Goldsmith: I am convinced that people have been convicted of child abuse that were innocent. I'm not saying that there are a large number, but there are cases I've examined where I know mathematically substantiated, that the fall caused the death or severe brain injury.

Narrator: Goldsmith says there should be more collaboration between pediatricians and biomechanicians.

Goldsmith: If we can get the two sides to come together, I think it will be a wonderful thing for science, for medicine and for humanity.

Narrator: For Science Today, I'm Larissa Branin.

C. Deep-space Climate Satellite Set to Monitor the Earth

Narrator: This is Science Today. For the first time, researchers will be able to study the Earth from a vantage point a million miles away in deep space. Francisco Valero, director of the Atmospheric Research Lab at the University of California's Scripps Institution of Oceanography, will lead this NASA-sponsored study, called the Triana mission.

Valero: Normally, we put satellites in orbit very close to the Earth. This image is usually not complete. Satellites cannot see the whole Earth. So, Triana goes far away enough. You can take a look at the sunlit side of the planet in one image.

Narrator: The Triana spacecraft and all instruments are built, tested and calibrated and ready to explore how the planet's climate works as an integrated system.

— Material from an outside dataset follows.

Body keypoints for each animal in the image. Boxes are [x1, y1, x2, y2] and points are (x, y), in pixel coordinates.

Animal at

Valero: That is one of the main scientific objectives of Triana. We want to understand the radiative balance, the energy balance of the planet and relate that to the issues of global change and the issues of climate.

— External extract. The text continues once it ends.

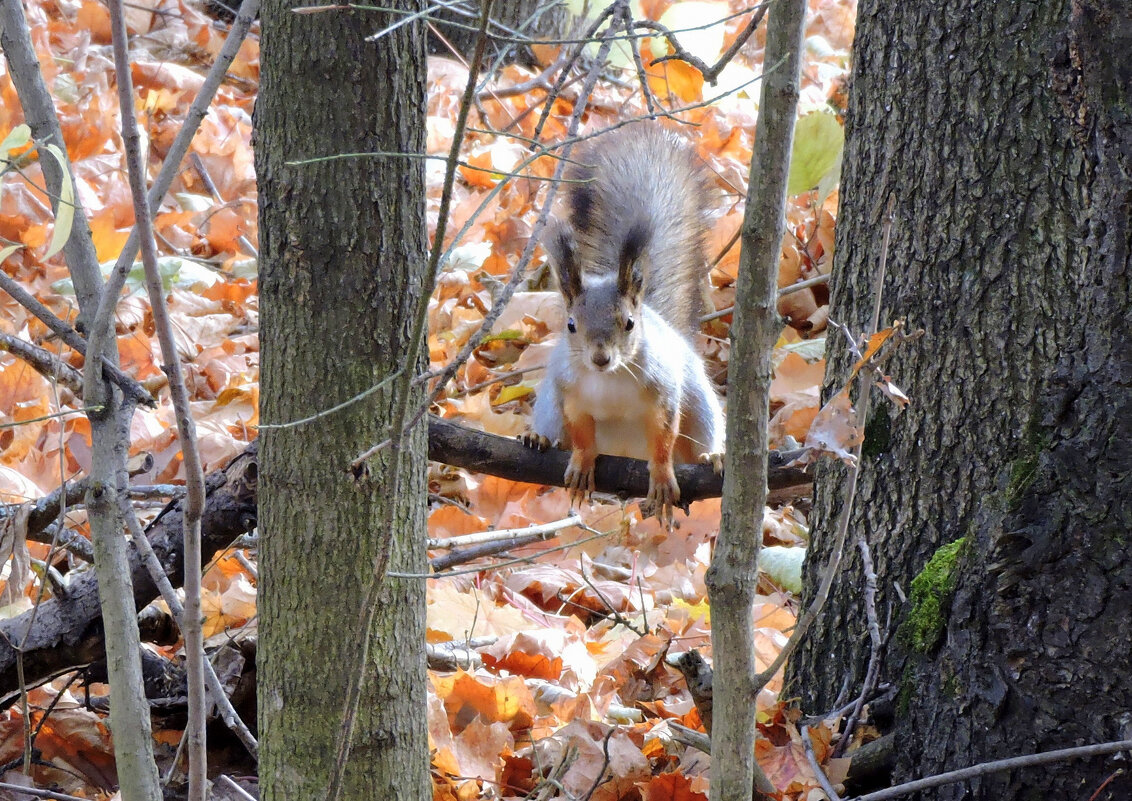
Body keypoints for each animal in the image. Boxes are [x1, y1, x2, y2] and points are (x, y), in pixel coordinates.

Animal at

Narrator: Triana's launch date has not yet been announced. For Science Today, I'm Larissa Branin.

D. The 'Hospitalist' Model of Inpatient Care is on the Rise

Narrator: This is Science Today. A recent University of California, San Francisco study has found that a growing method of inpatient care known as the hospitalist model, will one day be the dominant mode of hospital care in this country. According to Jonathan Showstack, a health policy expert at UCSF, this model provides hospitalized patients with a hospital-based general physician.

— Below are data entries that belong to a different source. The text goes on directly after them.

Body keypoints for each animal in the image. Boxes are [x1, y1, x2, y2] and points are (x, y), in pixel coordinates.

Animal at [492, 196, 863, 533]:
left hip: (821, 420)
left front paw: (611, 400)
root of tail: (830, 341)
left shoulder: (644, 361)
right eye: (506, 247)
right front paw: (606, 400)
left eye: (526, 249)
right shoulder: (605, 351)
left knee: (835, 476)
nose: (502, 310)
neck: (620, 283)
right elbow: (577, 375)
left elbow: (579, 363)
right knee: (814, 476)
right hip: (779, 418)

Showstack: A major concern among both physicians and patients regarding the hospitalist model is the transfer of care once the patient enters the hospital. The concern is that there will be a discontinuity.

Narrator: But Showstack says since hospitalists focus exclusively on hospitalized patients, they'd be more familiar with the complex hospital system than most outpatient physicians.

Showstack: The early evidence is that the hospitalist model does produce some savings in length of stay and fewer uses of resources and apparently at equal or possibly better outcomes of care.

Narrator: For Science Today, I'm Larissa Branin.

E. How to Deal with Post-9/11 Stress Disorders

Narrator: This is Science Today. Mental health workers are only now starting to see some long-term effects of the September 11th attacks. It's been estimated that there are about 70 thousand cases of post-traumatic stress disorder in Lower Manhattan alone. So what can be done for those diagnosed with the disorder? Frank Schoenfeld is the director of the Post Traumatic Stress Disorder Clinic at the University of California, San Francisco.

Schoenfeld: Psychotherapy's maybe the most common thing used now because there aren't too many people who are specialists in treating acute stress with cognitive behavioral approaches - spiritual counseling probably being a big one.

Narrator: The problem, Schoenfeld says, is that treatment programs for post-traumatic stress disorder are only loosely organized.

Schoenfeld: It's important to bring in expert knowledge and clinical skills at the appropriate time and there needs to be a network that I think is more tightly integrated than what we have now with FEMA and the Red Cross, the Department of Defense, the Veterans' Administration.

Narrator: For Science Today, I'm Larissa Branin.